In Colorado, President Bush saw his roughly 9% margin of victory in 2000 get cut in half in 2004. With the substantial statewide and state house and senate wins over the last four cycles for democrats and the continued influx of liberals from California, Obama is likely to make Colorado an even closer election in 2008. The problem is that Obama’s strong draw in urban centers and college towns gain him little in Colorado as Denver and Boulder traditionally heavily favor democrats already.

As was shown in the 2002 United States Senate race and 2004 presidential election, so long as the margins of victory in Douglas County and Colorado Springs negate the margins of defeat in Denver and Boulder, it is mathematically hard for a democrat to win the rest of the state given the rural communities in the rest of Colorado.
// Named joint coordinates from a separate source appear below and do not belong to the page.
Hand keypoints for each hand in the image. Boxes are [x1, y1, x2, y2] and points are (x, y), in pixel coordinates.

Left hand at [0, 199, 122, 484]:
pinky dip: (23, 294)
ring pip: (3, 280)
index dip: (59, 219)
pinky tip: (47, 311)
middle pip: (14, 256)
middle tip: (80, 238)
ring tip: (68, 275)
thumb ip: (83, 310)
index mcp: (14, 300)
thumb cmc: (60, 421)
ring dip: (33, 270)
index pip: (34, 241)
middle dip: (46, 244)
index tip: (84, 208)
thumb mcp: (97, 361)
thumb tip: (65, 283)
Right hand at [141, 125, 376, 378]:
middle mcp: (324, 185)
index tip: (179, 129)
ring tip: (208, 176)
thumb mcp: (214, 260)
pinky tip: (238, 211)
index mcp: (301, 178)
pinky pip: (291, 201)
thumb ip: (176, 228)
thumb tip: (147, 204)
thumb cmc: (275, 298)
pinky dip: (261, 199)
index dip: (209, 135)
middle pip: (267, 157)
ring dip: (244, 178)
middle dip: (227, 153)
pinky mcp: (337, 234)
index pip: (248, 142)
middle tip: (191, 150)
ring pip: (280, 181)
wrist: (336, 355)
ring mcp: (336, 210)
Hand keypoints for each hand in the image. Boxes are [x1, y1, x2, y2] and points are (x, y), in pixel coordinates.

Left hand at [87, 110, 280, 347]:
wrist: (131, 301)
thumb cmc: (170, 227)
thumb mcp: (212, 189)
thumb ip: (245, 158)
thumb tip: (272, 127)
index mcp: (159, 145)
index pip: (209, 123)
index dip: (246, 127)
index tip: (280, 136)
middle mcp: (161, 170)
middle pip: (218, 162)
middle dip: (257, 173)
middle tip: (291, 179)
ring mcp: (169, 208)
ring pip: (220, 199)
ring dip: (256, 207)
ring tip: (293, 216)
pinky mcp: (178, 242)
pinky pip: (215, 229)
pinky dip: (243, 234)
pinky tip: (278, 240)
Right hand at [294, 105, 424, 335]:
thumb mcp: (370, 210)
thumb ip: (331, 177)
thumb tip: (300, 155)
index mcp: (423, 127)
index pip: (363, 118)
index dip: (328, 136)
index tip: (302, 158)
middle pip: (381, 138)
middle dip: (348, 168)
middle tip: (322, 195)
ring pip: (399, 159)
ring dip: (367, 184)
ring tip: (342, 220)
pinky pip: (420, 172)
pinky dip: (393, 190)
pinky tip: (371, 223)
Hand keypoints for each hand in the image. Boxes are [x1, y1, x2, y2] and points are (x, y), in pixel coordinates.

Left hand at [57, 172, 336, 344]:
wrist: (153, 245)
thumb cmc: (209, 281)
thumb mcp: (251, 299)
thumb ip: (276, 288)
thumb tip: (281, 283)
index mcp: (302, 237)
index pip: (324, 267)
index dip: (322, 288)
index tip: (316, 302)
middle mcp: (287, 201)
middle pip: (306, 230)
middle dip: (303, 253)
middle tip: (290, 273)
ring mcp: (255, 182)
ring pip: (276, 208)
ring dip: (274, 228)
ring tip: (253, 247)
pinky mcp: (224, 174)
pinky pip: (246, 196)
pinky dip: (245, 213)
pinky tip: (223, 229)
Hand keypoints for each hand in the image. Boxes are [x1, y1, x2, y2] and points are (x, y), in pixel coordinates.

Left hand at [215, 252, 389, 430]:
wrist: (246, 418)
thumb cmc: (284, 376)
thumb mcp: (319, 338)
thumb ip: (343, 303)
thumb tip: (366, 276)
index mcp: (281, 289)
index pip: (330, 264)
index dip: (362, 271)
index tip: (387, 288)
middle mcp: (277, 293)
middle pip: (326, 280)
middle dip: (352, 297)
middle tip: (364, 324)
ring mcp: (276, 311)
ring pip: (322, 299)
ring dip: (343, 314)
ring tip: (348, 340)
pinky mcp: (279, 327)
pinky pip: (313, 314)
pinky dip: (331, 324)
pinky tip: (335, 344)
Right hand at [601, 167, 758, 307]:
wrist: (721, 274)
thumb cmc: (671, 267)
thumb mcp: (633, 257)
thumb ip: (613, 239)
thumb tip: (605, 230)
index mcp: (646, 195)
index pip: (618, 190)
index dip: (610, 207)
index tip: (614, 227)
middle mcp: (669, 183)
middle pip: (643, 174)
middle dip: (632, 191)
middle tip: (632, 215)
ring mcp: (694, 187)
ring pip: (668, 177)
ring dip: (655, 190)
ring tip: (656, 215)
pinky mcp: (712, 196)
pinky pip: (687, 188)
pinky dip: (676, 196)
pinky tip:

Biden didn’t add any element to the ticket to put these communities in play. With the large military presence in Colorado, McCain will keep its 9 electoral votes, leaving him with 249 electoral votes.

President Bush won both Nevada and New Mexico in 2004. Without Governor Bill Richardson on the Obama ticket, McCain, as the popular senator from the neighboring state, would seem to carry the advantage. Add in McCain’s appeal to Hispanic voters due to his attempts to provide illegal immigrants a pathway to citizenship and his chances of winning those states is even stronger. As with Colorado, east coast Biden fails to change the dynamics in these states, too. Assuming McCain holds those states for the republicans, he would have 259 electoral votes.

That leaves just Ohio with both candidates needing it to win the presidency.

Hillary Clinton destroyed Obama in the Ohio primary. He won four urban counties (Cuyahoga; Franklin; Hamilton; and Montgomery) and one college town county (Athens). Obama received less than 40% of the primary vote in 62 out of 88 counties starting in the northeastern corner of Ohio, swinging down through the Appalachian counties, and then driving north into the traditional republican counties. It is an understatement to say that a ticket with two liberal U.S. senators from Illinois and Delaware with over 49 years spent as politicians mostly inside the Beltway will be able to reverse the views of those Ohioans who didn’t buy what Obama was selling just eight months earlier.

Unless McCain also fails to heed history’s lessons, he will hold Ohio and the presidency for Republicans with a 279 to 259 electoral vote victory. Specifically, McCain must select an outsider as his running mate. It frankly doesn’t matter who that outsider is as much as it matters that he or she is not a Washington insider. McCain’s choice won’t win any more states for him, but he could neutralize the advantage he has over the Obama-Biden ticket if he selects a Washington insider. Such a slip likely would put Colorado, Missouri, Nevada, and New Mexico and their 30 electoral votes in play, which are enough electoral votes to lose the presidency.

Most Americans view Washington insiders with a healthy dose of skepticism. In presidential elections, outsiders almost always beat insiders and ultimate insiders (the U.S. Senate is considered the most exclusive club in America) almost always lose to anyone else. In the 2008 presidential election, Americans will choose between two tickets. The democrat ticket consists of two liberal U.S. Senators from two liberal states. The republican ticket so far consists of one moderate U.S. Senator from a moderate state and one unknown.

Senator Obama doubled down against history by selecting Senator Biden as his running mate. My bet is that McCain will ask lady luck to blow on his dice and put his wager on an outsider for his running mate. With the Electoral College advantage he currently possesses, as a student of history and military strategy, McCain knows when to hold ‘em. Why gamble with history?